New guidelines on sentencing for sale of knives to persons under 18 in force
Since the 1st April 2023 two new guidelines relating to the sale of knives by individuals and organisations (offences under s141A of the Criminal Justice Act 1988) to those under 18 have been in force. In circumstances where there had not previously been any guideline in place for these offences (punishable by a fine for organisations but with a maximin of 6 months imprisonment for individuals) the new guidelines are designed to allow for more consistency in the approach to sentencing these offences across the courts. There is one level of harm recognised the same risk of harm (to individuals and the wider community) is risked in relation to every sale. The offence is a summary only one in either case. The guideline for organisations includes specifics as to how they implement training and measures to verify age both in person and online. The sentencing ranges for organisations now provided will likely result in higher fines being imposed. As stated in the forward to the published response to the consultations these offences are not frequently prosecuted but have the potential for serious consequences.
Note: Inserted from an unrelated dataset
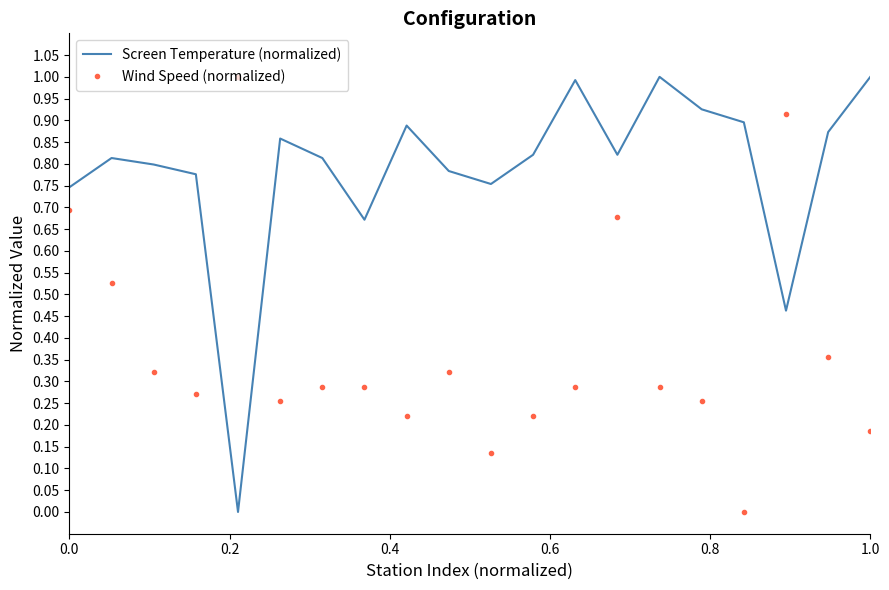

What is the difference between the maximum and minimum values in the Screen Temperature (normalized) series?

1.0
For offences that concern large quantities of knives of where there is ‘deliberate or reckless marketing of knives to children’ the guidelines would not apply.
New guidelines on sentencing child cruelty
Also in force from the 1st April 2023 is a guideline that updates those previously in force from 2019 specifically to take account of the change to the maximum sentences resulting from the Police, Crime, Sentencing and Courts Act 2022 applying to offences committed after the 28th June 2022. There is now a new level of “very high culpability” relating to both causing or allowing the death of a child (now life imprisonment) and causing or allowing serious harm/child cruelty (now 14 years).